What you have to do: In the part of the data that opens with the line containing "that $e$ is satisfied." and closes with the line containing "### Basic facts", substitute "natural number" for "integer", leave everything else unchanged, and reproduce only those lines.

┄┄┄┄┄┄┄┄┄┄┄┄┄┄┄┄┄┄┄┄

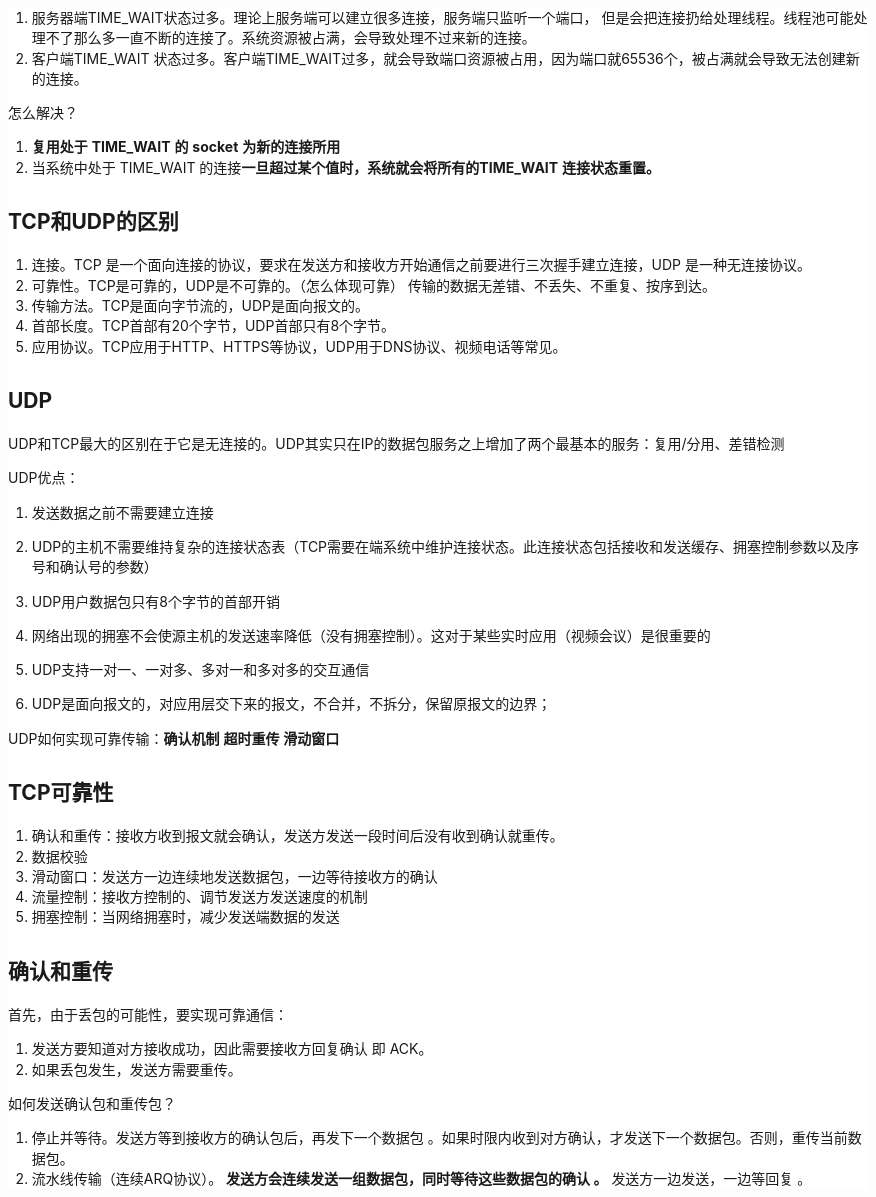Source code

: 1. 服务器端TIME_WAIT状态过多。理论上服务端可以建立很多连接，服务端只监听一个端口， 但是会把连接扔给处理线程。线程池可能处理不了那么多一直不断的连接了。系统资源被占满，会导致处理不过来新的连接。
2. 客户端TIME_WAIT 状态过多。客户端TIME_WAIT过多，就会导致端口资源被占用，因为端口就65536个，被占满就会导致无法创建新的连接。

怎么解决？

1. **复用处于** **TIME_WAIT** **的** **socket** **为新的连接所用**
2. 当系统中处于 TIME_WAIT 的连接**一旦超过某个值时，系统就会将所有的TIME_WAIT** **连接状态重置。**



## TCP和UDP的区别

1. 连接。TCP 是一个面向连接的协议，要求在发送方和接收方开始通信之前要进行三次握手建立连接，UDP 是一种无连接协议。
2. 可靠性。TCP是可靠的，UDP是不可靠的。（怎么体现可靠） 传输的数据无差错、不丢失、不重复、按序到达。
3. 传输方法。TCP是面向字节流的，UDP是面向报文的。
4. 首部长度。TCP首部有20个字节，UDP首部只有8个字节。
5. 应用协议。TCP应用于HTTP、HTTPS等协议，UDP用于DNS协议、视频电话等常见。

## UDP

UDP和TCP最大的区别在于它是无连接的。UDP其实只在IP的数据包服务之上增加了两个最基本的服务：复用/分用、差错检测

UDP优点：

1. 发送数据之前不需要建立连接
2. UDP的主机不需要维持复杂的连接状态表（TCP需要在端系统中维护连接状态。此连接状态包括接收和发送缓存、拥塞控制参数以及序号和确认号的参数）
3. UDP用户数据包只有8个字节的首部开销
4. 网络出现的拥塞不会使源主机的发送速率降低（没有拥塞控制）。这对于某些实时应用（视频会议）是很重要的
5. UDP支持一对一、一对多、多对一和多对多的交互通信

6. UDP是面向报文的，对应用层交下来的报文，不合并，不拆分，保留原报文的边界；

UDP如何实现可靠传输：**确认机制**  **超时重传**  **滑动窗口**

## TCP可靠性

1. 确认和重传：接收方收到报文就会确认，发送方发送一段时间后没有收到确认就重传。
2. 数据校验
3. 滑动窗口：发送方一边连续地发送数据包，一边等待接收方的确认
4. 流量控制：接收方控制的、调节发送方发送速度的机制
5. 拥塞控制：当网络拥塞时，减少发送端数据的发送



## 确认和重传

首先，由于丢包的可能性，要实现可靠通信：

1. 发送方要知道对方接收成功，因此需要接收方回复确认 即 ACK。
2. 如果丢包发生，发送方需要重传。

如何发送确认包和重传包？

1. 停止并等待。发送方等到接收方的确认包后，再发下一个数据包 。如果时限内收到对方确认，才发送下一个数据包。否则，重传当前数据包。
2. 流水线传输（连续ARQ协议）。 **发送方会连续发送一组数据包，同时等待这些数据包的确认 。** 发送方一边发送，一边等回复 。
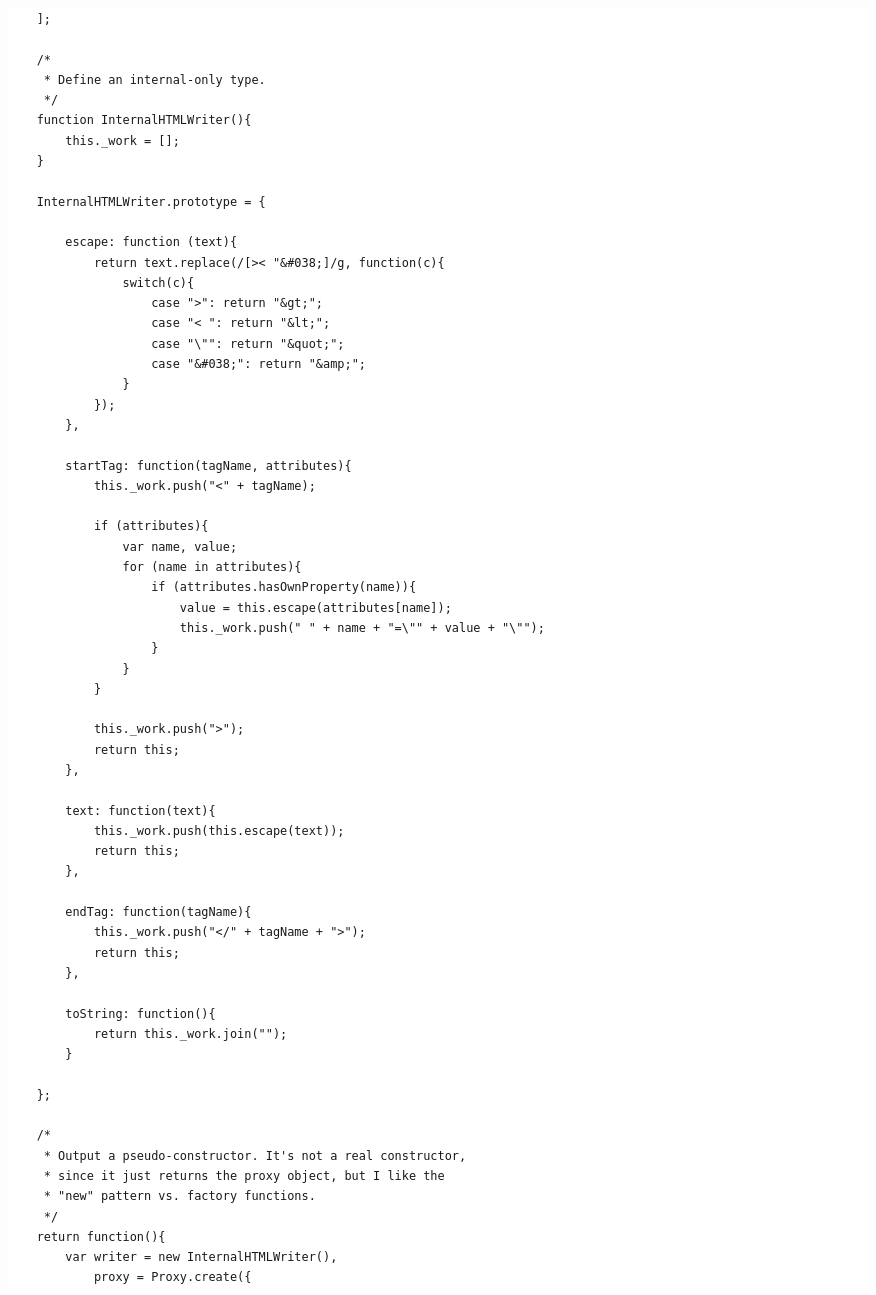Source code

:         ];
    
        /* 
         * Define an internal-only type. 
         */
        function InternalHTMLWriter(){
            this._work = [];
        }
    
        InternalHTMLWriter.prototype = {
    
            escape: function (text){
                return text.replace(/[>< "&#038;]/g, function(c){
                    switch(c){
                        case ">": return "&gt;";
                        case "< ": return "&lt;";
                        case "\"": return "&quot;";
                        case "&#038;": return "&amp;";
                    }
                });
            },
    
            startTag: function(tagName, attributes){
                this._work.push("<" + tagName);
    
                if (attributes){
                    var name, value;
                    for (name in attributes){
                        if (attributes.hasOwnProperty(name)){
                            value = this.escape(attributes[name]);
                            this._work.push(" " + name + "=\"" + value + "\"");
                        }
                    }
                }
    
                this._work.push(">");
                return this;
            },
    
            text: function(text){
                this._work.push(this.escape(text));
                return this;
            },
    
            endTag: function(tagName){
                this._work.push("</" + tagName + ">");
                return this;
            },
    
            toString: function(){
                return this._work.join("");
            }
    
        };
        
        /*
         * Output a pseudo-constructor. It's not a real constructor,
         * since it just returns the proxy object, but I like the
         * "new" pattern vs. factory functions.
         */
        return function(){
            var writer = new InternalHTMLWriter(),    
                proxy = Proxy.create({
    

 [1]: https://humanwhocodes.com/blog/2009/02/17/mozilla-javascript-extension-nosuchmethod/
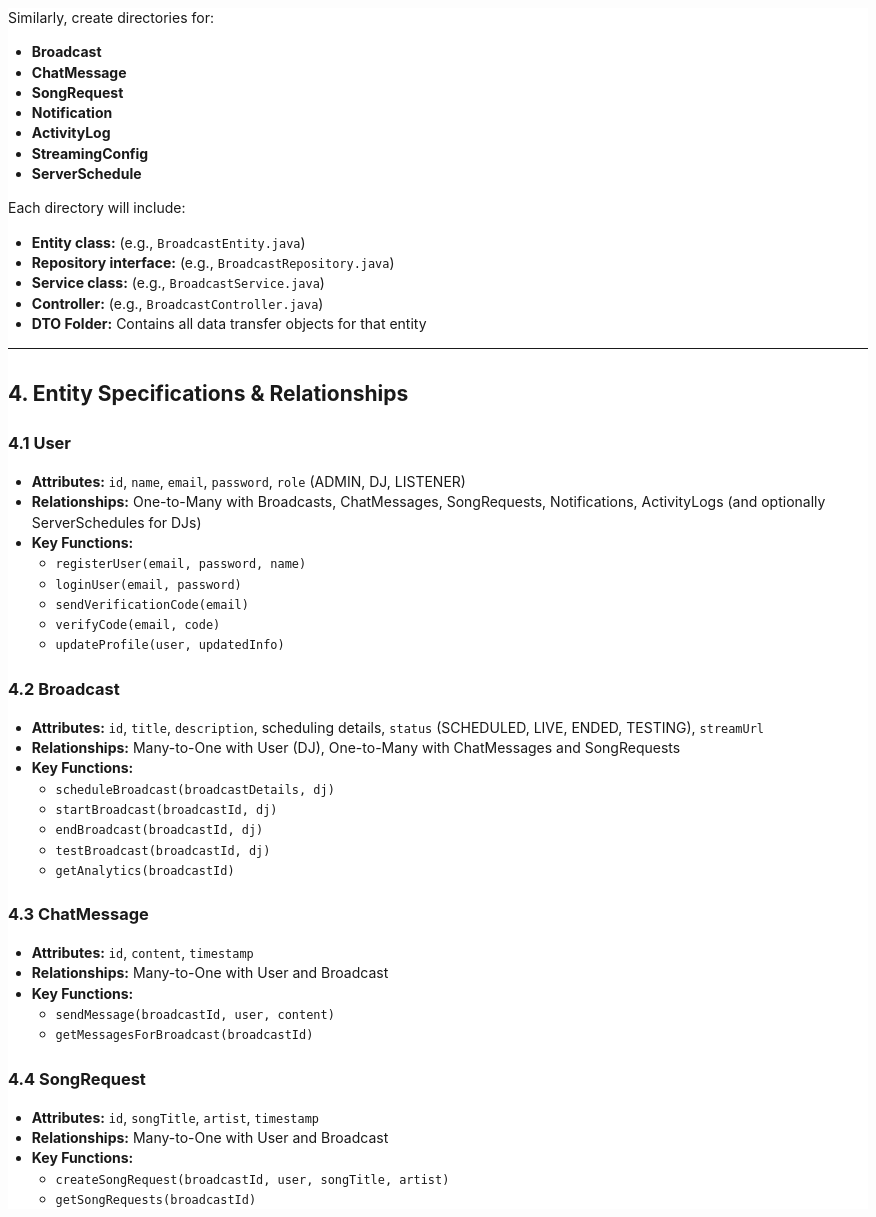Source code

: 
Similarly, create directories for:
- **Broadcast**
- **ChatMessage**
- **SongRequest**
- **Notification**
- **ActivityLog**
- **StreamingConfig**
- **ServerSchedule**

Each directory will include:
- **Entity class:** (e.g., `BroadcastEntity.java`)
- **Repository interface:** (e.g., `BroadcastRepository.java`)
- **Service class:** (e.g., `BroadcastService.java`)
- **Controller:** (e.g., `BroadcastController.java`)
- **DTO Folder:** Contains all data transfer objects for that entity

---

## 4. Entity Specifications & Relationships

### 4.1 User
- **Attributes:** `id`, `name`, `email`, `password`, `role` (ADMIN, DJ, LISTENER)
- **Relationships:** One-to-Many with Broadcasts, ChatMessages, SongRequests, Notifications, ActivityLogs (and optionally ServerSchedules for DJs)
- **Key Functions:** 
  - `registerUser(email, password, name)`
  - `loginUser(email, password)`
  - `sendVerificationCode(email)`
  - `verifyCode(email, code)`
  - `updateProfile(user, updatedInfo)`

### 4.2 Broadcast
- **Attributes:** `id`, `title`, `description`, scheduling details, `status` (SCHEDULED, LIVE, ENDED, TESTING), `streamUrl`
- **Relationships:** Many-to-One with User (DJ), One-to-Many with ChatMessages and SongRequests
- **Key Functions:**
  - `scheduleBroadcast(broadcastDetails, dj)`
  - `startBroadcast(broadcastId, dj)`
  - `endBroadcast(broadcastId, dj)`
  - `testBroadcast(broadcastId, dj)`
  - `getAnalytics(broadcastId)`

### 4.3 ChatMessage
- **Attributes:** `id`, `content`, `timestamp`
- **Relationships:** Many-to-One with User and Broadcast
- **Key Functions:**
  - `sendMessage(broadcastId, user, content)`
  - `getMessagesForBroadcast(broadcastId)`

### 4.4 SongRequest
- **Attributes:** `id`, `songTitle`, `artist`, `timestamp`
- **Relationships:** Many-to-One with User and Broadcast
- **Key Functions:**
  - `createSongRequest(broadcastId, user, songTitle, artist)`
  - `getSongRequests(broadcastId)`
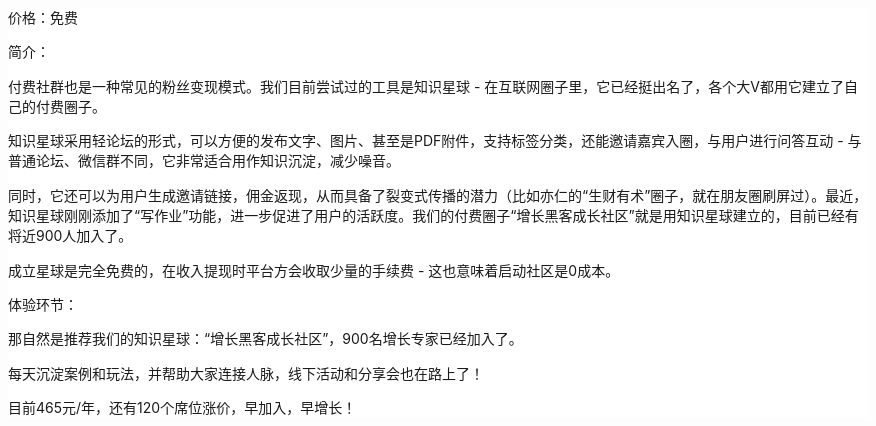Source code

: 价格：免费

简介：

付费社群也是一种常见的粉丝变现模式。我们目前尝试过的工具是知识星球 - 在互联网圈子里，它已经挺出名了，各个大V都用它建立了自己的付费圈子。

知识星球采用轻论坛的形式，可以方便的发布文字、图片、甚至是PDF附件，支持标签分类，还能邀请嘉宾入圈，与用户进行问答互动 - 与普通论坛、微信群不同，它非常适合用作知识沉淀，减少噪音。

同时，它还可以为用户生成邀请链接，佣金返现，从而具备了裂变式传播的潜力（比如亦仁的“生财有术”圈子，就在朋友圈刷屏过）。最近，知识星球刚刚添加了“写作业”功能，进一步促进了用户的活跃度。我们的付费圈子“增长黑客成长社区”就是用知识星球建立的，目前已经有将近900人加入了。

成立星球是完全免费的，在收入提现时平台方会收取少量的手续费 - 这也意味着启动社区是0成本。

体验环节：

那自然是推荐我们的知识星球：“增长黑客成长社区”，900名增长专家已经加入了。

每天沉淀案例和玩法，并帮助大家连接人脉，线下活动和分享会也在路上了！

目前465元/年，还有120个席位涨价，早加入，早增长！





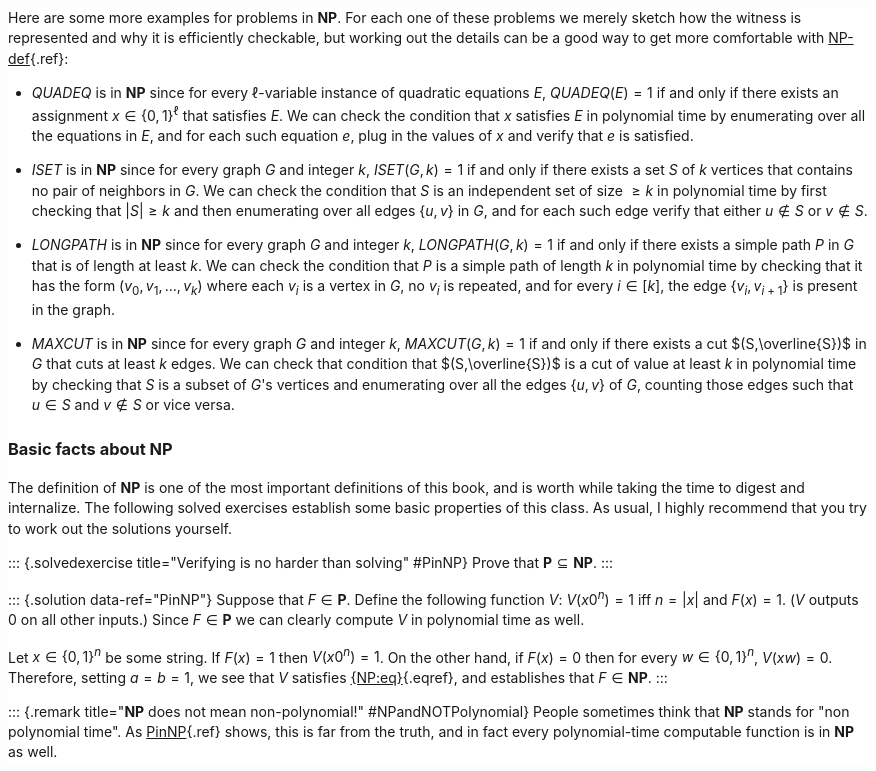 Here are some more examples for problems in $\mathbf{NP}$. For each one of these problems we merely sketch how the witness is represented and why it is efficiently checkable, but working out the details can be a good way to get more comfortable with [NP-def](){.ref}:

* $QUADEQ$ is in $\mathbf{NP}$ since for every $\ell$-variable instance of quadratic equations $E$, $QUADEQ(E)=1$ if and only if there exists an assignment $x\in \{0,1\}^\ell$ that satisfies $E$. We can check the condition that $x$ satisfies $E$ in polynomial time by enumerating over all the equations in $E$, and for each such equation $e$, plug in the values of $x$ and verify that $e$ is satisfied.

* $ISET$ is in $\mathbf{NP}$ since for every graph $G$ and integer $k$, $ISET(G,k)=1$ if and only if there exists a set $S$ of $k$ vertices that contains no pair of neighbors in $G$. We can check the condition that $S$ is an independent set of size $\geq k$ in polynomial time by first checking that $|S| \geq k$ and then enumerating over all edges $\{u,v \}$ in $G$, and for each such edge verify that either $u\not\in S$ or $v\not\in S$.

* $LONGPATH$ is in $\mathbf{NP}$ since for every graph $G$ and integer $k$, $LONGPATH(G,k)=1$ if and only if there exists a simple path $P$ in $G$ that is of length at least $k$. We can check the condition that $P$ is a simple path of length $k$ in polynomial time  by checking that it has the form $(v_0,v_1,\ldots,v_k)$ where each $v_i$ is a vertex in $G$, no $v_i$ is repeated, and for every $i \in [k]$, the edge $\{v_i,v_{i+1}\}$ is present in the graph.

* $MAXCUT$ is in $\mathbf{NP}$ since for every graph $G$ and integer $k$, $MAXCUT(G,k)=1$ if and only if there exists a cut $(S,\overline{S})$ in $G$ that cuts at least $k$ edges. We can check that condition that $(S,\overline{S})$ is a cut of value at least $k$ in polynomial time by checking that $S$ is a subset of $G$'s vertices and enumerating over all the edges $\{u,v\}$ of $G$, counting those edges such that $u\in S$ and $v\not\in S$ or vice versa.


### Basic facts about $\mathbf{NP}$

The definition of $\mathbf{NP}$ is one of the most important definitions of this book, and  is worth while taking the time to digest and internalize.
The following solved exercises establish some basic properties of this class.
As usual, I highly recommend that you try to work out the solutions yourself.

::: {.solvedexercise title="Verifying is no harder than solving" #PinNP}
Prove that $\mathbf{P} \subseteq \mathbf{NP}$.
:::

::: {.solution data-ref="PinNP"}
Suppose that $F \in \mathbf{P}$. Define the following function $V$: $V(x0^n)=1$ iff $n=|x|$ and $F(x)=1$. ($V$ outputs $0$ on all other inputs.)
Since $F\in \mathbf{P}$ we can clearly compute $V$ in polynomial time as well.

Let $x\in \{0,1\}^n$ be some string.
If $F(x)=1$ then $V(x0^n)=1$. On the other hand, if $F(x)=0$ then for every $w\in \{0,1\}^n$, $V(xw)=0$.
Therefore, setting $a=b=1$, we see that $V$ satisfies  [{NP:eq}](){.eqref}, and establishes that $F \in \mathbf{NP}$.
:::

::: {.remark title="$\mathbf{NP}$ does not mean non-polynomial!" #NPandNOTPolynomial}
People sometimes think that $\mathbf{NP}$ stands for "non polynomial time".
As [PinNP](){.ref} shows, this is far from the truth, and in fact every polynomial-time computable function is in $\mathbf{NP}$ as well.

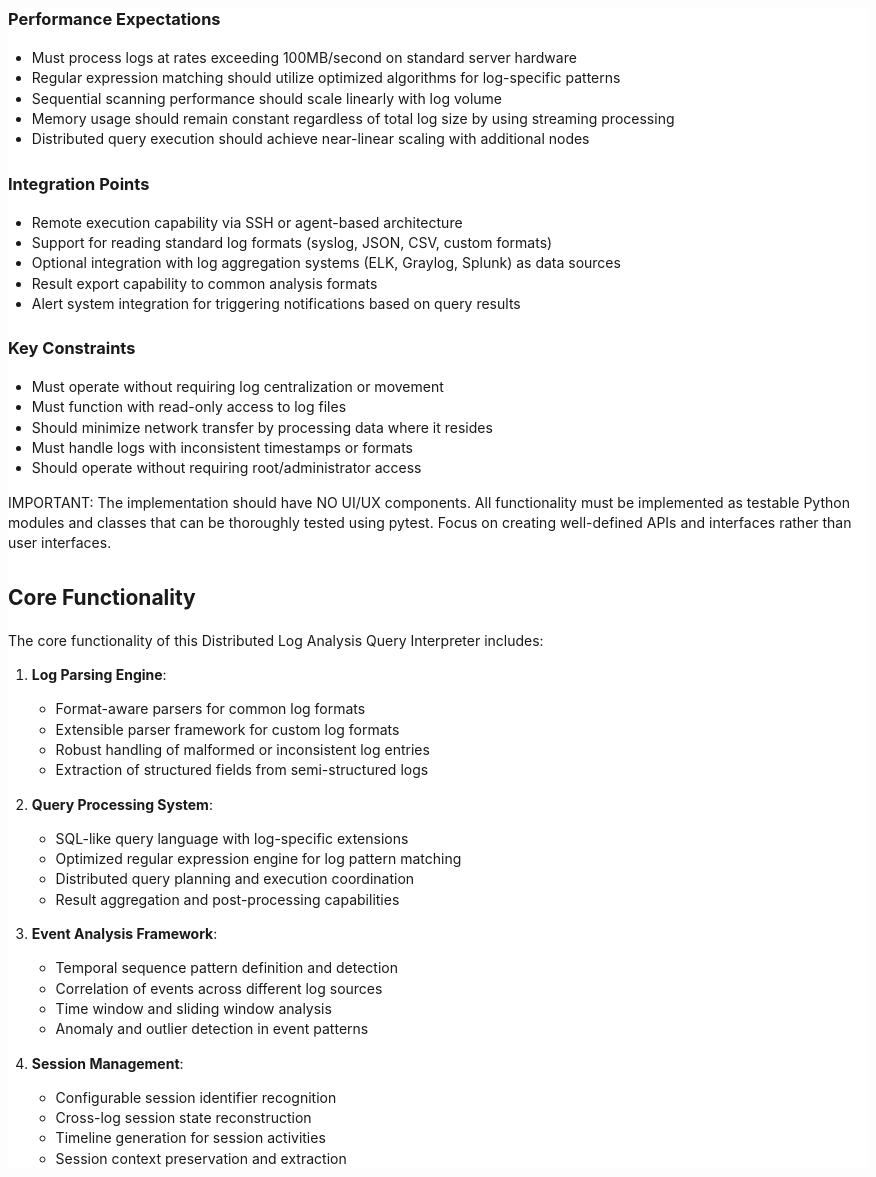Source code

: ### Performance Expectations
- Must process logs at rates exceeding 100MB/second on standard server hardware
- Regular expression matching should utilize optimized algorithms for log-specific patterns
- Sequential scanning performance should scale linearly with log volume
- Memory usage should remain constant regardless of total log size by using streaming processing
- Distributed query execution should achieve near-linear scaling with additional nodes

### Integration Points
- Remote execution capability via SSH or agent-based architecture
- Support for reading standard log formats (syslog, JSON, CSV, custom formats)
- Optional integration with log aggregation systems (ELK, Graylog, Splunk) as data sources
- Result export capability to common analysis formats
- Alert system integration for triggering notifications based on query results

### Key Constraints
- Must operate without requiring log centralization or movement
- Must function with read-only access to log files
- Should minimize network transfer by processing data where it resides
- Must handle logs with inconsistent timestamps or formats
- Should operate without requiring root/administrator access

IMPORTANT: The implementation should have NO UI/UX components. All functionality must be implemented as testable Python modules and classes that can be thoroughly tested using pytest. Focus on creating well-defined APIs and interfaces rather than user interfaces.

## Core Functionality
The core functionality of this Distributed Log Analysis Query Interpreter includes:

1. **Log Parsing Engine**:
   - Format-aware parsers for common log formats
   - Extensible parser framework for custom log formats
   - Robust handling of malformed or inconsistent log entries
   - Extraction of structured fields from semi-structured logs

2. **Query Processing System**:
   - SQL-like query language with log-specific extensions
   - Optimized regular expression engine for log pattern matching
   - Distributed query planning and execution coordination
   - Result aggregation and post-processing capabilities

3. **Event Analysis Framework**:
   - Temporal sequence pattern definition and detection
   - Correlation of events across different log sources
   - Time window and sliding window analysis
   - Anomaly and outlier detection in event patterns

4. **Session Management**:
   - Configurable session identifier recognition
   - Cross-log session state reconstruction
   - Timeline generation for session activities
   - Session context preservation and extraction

┄┄┄┄┄┄┄┄┄┄┄┄┄┄┄┄┄┄┄┄

Answer:
* $QUADEQ$ is in $\mathbf{NP}$ since for every $\ell$-variable instance of quadratic equations $E$, $QUADEQ(E)=1$ if and only if there exists an assignment $x\in \{0,1\}^\ell$ that satisfies $E$. We can check the condition that $x$ satisfies $E$ in polynomial time by enumerating over all the equations in $E$, and for each such equation $e$, plug in the values of $x$ and verify that $e$ is satisfied.

* $ISET$ is in $\mathbf{NP}$ since for every graph $G$ and natural number $k$, $ISET(G,k)=1$ if and only if there exists a set $S$ of $k$ vertices that contains no pair of neighbors in $G$. We can check the condition that $S$ is an independent set of size $\geq k$ in polynomial time by first checking that $|S| \geq k$ and then enumerating over all edges $\{u,v \}$ in $G$, and for each such edge verify that either $u\not\in S$ or $v\not\in S$.

* $LONGPATH$ is in $\mathbf{NP}$ since for every graph $G$ and natural number $k$, $LONGPATH(G,k)=1$ if and only if there exists a simple path $P$ in $G$ that is of length at least $k$. We can check the condition that $P$ is a simple path of length $k$ in polynomial time  by checking that it has the form $(v_0,v_1,\ldots,v_k)$ where each $v_i$ is a vertex in $G$, no $v_i$ is repeated, and for every $i \in [k]$, the edge $\{v_i,v_{i+1}\}$ is present in the graph.

* $MAXCUT$ is in $\mathbf{NP}$ since for every graph $G$ and natural number $k$, $MAXCUT(G,k)=1$ if and only if there exists a cut $(S,\overline{S})$ in $G$ that cuts at least $k$ edges. We can check that condition that $(S,\overline{S})$ is a cut of value at least $k$ in polynomial time by checking that $S$ is a subset of $G$'s vertices and enumerating over all the edges $\{u,v\}$ of $G$, counting those edges such that $u\in S$ and $v\not\in S$ or vice versa.


### Basic facts about $\mathbf{NP}$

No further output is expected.